Excerpt:
----

There’s more information about the book Choosing Gratitude linked in the transcript of this program at ReviveOurHearts.com.
Don’t forget, too, about the Choosing Gratitude 2025 wall calendar—it’s our thank-you gift to you for your donation of any amount to support Revive Our Hearts. Ask for your calendar when you contact us with your donation at ReviveOurHearts.com, or by calling 1-800-569-5959.
I hope your Thanksgiving celebration is full of joy and gratitude, even if you feel like there are more thorns than roses right now.
Tomorrow Nancy will help us adjust our perspective by challenging us to live, not so much for the here and now as for the age to come. She’ll explain tomorrow on Revive Our Hearts. I hope you can listen in.
Here’s Nancy talking about a semi-recent “thorn” for her and Robert.
Nancy: I’m so blessed to have had thankful, grateful people in my life. Another beautiful example of this in my life has been my precious husband, Robert. He’s a grateful man. Sometimes when he starts to point out something that’s going wrong he’ll say, “But I’m not going to complain. I want to be a grateful man.” And he is a grateful man.

----

Exercises:
1. Answer these about the Revive Our Hearts excerpt:
(a) What phone number is given for donations?
(b) What gift is offered for a donation of any amount?
(c) According to Nancy, what does Robert say he wants to be?
2. Print the part of the Revive Our Hearts excerpt that begins at the words "I hope your" and stops after "can listen in.".
3. Proceed with the Revive Our Hearts excerpt from the point where it stops.
The entries have no role in this.

Excerpted records:
----

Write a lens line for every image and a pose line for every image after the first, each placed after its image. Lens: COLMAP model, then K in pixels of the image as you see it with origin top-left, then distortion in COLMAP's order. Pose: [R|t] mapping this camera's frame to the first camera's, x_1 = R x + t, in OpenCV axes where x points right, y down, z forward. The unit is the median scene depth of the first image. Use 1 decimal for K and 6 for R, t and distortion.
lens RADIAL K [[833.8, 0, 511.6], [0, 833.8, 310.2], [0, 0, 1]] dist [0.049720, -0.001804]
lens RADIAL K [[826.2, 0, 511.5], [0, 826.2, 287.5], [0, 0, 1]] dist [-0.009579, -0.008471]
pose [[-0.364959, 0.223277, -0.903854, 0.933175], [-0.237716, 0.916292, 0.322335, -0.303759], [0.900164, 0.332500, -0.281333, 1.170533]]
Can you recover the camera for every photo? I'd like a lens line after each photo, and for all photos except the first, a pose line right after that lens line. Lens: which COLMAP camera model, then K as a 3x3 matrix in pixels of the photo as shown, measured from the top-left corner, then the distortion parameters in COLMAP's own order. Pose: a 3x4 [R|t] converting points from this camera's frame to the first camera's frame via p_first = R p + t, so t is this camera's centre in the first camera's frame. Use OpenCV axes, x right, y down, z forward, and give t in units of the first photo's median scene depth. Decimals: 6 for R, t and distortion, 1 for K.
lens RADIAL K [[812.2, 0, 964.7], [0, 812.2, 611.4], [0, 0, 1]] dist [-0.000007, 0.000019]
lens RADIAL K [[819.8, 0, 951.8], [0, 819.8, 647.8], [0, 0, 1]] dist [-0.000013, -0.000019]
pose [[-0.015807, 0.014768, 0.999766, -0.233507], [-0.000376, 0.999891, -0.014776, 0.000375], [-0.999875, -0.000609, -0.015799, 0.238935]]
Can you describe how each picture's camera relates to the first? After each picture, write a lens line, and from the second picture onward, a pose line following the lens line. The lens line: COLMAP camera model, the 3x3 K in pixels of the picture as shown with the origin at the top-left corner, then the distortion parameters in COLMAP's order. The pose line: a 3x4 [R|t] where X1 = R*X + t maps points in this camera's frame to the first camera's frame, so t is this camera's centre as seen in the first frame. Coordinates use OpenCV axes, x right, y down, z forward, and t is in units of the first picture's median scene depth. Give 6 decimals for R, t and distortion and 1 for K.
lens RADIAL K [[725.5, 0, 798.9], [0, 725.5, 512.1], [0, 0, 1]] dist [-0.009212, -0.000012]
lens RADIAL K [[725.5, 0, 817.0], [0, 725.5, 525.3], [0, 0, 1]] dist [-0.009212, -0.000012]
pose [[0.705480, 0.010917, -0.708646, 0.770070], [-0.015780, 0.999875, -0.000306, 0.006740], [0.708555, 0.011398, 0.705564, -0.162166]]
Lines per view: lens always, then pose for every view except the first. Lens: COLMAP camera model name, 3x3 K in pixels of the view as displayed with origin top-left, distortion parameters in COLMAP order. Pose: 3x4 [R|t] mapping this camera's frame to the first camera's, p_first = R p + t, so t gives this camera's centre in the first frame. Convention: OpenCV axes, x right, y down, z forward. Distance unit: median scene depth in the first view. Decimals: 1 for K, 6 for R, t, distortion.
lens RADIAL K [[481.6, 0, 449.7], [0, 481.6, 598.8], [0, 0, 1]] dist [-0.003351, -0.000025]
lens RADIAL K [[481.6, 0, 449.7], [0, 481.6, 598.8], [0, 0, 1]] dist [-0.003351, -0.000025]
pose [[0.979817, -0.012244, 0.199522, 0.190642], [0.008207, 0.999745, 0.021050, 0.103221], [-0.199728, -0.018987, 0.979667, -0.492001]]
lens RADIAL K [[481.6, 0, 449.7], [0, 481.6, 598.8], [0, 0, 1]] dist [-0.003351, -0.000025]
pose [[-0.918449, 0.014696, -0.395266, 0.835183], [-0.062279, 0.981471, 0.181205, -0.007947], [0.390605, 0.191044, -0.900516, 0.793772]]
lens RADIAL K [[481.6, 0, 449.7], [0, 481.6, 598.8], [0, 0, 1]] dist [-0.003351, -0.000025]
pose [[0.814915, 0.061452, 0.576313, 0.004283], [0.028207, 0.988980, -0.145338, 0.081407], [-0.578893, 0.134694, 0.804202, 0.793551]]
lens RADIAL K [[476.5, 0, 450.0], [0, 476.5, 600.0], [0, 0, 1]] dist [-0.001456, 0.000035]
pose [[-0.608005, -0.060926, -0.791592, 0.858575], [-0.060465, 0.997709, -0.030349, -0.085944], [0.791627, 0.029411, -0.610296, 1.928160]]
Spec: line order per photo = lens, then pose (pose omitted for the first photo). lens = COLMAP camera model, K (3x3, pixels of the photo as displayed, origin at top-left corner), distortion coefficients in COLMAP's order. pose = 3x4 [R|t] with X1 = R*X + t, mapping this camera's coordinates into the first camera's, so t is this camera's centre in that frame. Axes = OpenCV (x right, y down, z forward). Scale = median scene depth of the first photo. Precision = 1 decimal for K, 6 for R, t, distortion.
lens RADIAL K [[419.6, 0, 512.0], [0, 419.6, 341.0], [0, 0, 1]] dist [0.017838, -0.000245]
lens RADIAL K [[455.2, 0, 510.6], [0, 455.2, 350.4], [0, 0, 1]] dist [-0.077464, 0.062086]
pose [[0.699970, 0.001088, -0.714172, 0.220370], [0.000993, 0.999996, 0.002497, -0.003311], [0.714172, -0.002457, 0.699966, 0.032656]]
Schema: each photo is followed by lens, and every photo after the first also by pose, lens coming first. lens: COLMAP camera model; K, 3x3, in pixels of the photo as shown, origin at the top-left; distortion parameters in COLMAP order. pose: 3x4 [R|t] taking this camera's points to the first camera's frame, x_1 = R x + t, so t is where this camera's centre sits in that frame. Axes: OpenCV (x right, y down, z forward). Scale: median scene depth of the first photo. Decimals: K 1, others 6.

----

Responses in order:
1.
(a) 1-800-569-5959
(b) The Choosing Gratitude 2025 wall calendar
(c) A grateful man

2.
I hope your Thanksgiving celebration is full of joy and gratitude, even if you feel like there are more thorns than roses right now.
Tomorrow Nancy will help us adjust our perspective by challenging us to live, not so much for the here and now as for the age to come. She’ll explain tomorrow on Revive Our Hearts. I hope you can listen in.

3.
You’ve heard the story of when we walked through COVID and cancer at that same time, how during 2020 and into 2021, as Robert was going through treatments and scans and tests, one cancer after the other and then surgery and chemo treatments . . . The Lord put it on our hearts to step up our thankfulness, to step up our gratitude. We wanted to overflow with gratitude, even when we didn’t know the outcome—we didn’t know the prognosis. We’re thrilled now that Robert is in remission! It’s easy to give thanks now.
But we said, “We want to give thanks when we have bad reports,” when Robert was having those profoundly low blood counts, that anemia during all those months and felt so weak. We said, “We want to give thanks in these times as well.” When I considered that I could be a widow before the end of the year, we wanted to give thanks.
And so, you may remember how we turned our sunroom into a “gratitude room.” For months, each night at dinner we would fill out some little, colorful Post-it notes, something or things from that day—little things, big things—that we were thankful for—good things, hard things.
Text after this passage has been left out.